Journalism is medium-neutral. Journalism can and does happen on paper, over radio waves, on TV and online. A lot of other stuff also has place on all those communication channels as well.

Blog is software, thus the first thought upon hearing the word "blog" in the context of journalism should be TPM, HuffPo, Firedoglake, etc., not Cute Overload. Guess who planted that framing? The journalistic curmudgeons like Keen, Henry, Mulshine at al, in their endless Luddite op-eds railing against the internet.

So, we need to quit using that ridiculous phrase 'newspapers being replaced by blogs' and engender much more meaningful discussions by using an alternative framing, e.g., something along the lines of "most paper will be replaced by Web". Journalism will continue to happen, but it will be less and less on paper and more and more online.

Switching to a new medium will change the way journalism is done in many ways - the questions and problems of speed/timeliness, the pre-publication vs. post-publication filters, the echo-chamber formation, the ethics, the privacy concerns, the question of expertise, the he-said-she-said format, the linking to sources and documentation, the multi-media approach, the lengths constrains of articles, the formality of language, etc. All of those will have to be assessed and experimented with until we settle into a new way of doing journalism right.

Of course, much of the noise on this topic comes from the job uncertainty of today's journalism - the change in medium is a real threat to jobs and livelihoods of journalists, thus so much talk about 'business models' - the part, that frankly, interests me the least as I am not personally affected, while I am excited about being the witness of a technological revolution and student of the way this revolution will alter the society.

Jay & Bora,

Thanks for your comments.

Jay, your request for examples of the "First kill all the journalists" meme is well-advised, for indeed we don't want to misrepresent the nature of the discussion. Unfortunately, there are examples of this sentiment expressed in the blogosphere about science journalists, including by very prominent bloggers; I'll post a few examples later after I do due diligence. My own feeling is that the discussion is moving away from such rhetoric; my post is in part an effort to accelerate that move so we can all consider this print v online or MSM v New Stream Media in a properly open-minded and nuanced manner.

And Bora, as I mentioned at your site: while your post about "'Journalists v blogs' is bad framing" makes a good basic point about framing, it contains two errors about MY post to which it is partially a response:

1. My post about MSM, blogs, PTSD, etc was NOT written "in reply" to your epic post, for I had not read your epic post before writing my post. No big deal, but readers might be confused if they go to my post looking for a response to yours.

2. You err in citing my post as an example of the "can blogs replace newspapers" question. I was not addressing whether blogs could replace newspapers. I was addressing whether the online venue could support the sort of long, slow work and research and rumination that is necessary to write long magazine articles. That's a different matter.
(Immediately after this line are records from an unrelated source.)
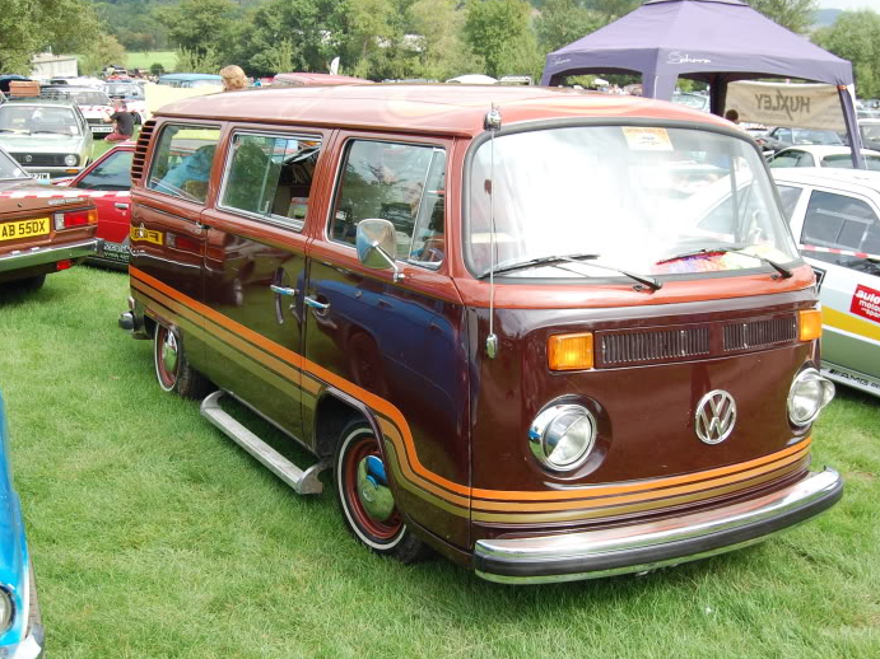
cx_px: 464
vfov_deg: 35.9
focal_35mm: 40
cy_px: 331
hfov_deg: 46.8
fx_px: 1017
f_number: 7.1
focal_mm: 24
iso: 200
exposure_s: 1/200
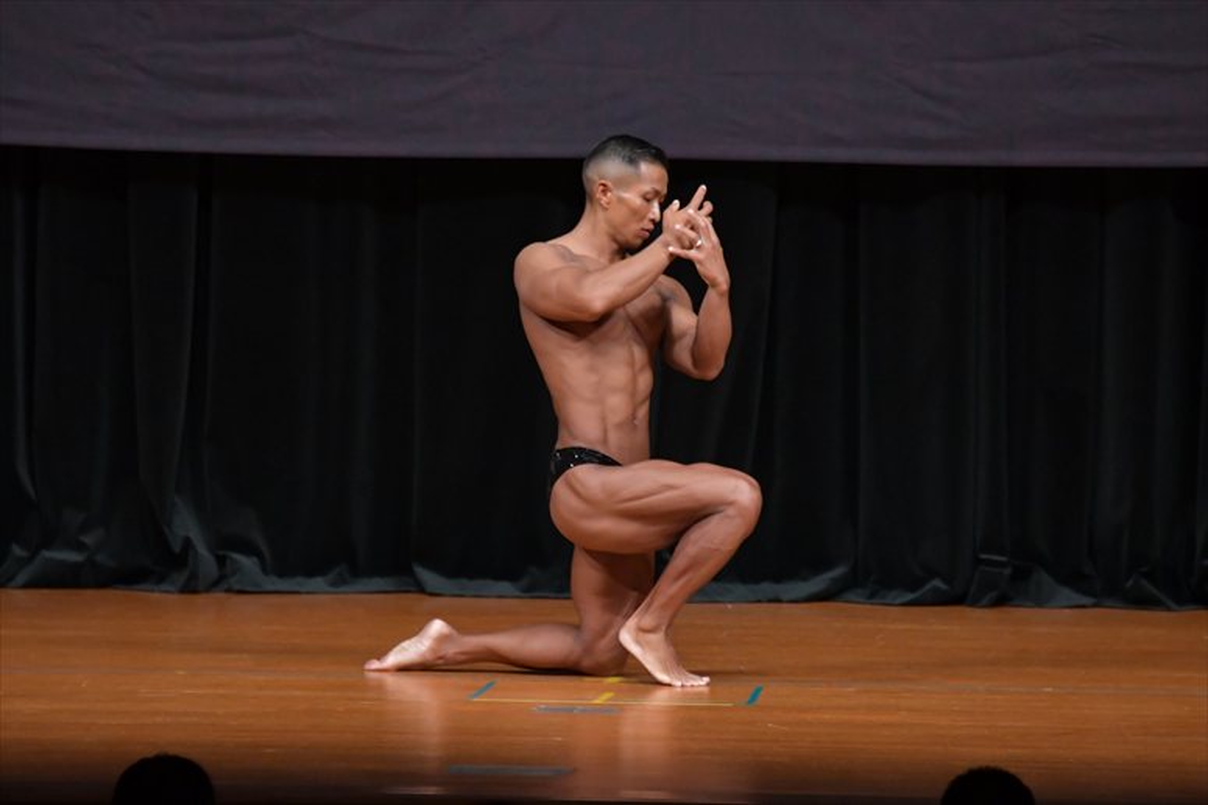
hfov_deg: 6.5
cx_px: 604
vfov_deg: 4.4
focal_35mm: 315
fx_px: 10565
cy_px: 402
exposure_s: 1/400
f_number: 5.6
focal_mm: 210
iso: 4000
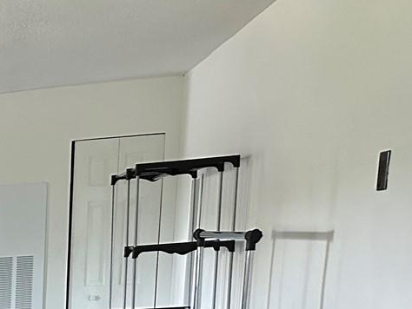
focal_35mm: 81
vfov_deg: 16.1
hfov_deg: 19.6
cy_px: 514
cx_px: -272
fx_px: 965
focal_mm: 6.86
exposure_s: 1/60
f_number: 1.78
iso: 640
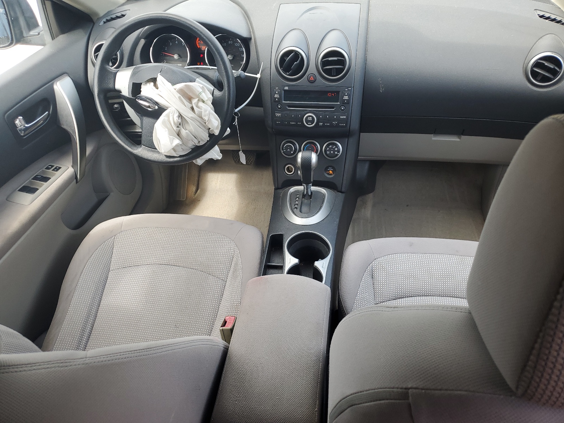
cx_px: 282
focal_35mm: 26
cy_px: 212
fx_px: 424
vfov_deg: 53.1
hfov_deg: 67.3
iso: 50
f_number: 1.5
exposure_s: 1/227
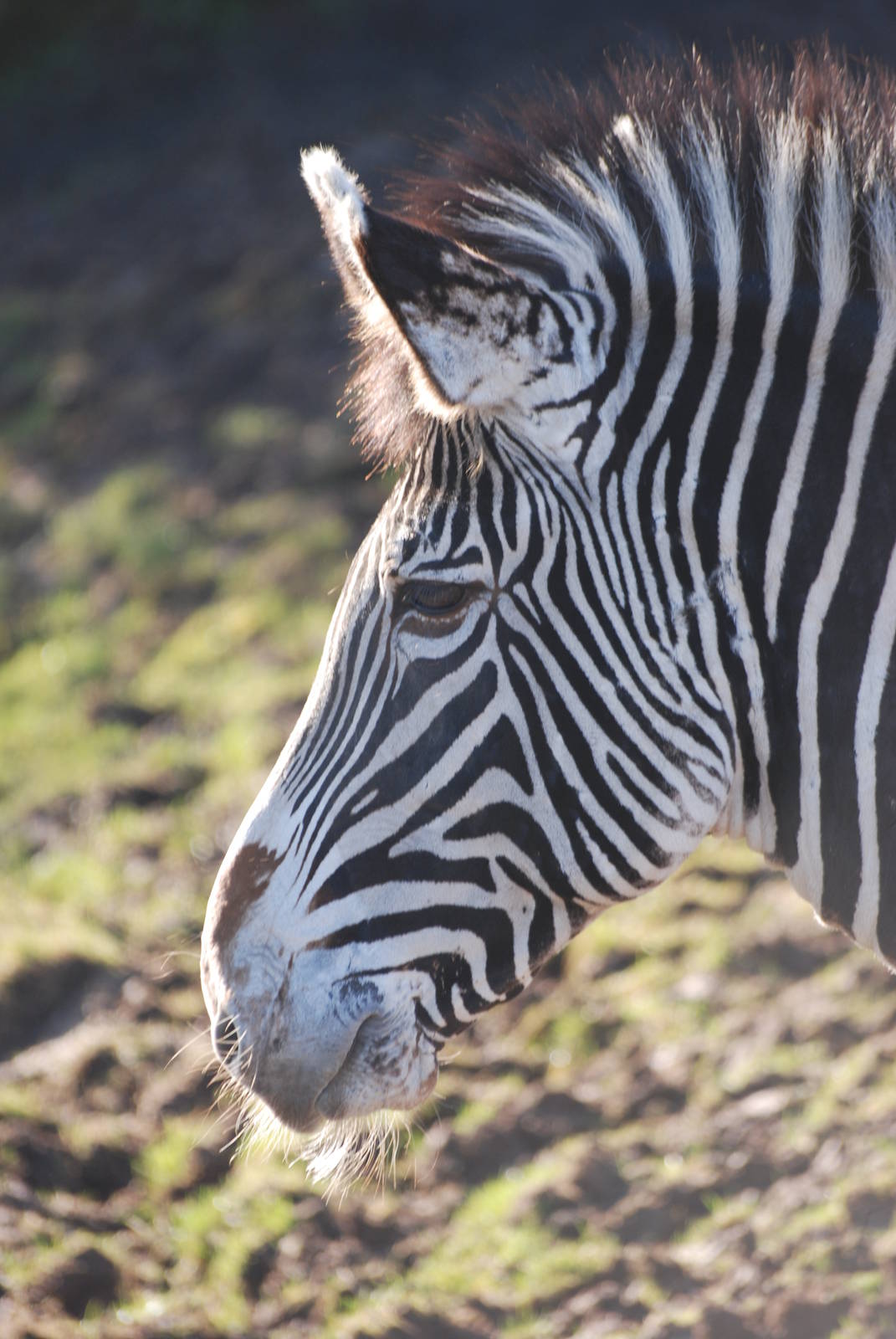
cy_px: 670
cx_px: 448
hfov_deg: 4.2
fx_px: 12285
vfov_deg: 6.2
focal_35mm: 330
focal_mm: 220
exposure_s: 1/160
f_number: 5.3
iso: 200
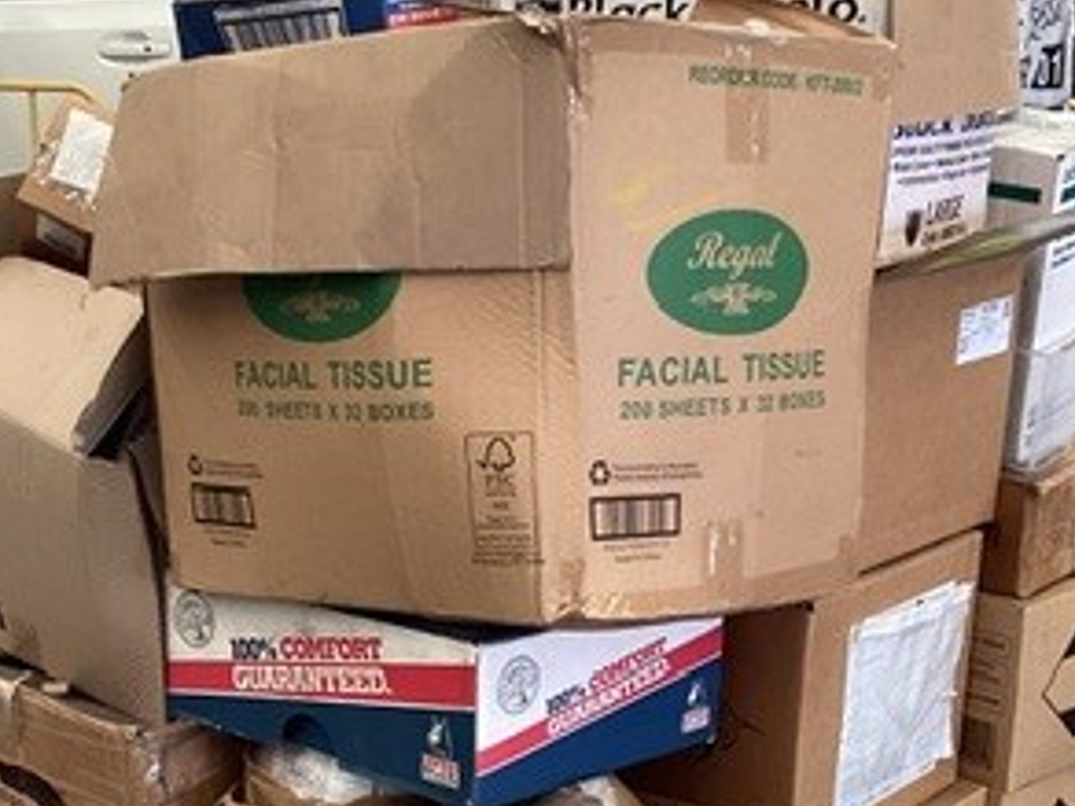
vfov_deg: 21.3
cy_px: 648
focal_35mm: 68
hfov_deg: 28.4
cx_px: 357
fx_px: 2112
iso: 160
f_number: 2.4
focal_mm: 3.3
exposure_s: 1/60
And I did not and don't argue that such support is impossible. We may find a way. But we won't find a way to support that long, slow, and expensive process if we don't recognize its particular advantages, and at this point I don't think the debate is recognizing those advantages.

As to the "business model" -- you may not think it important, but it IS important if people are to have the time to do this sort of work. Note this is NOT the "investigative journalism" that new efforts are (wisely) trying to find and fund online venues for. This is something a bit different. And the sort of process I describe as crucial in the PTSD story requires time and travel, and that requires money.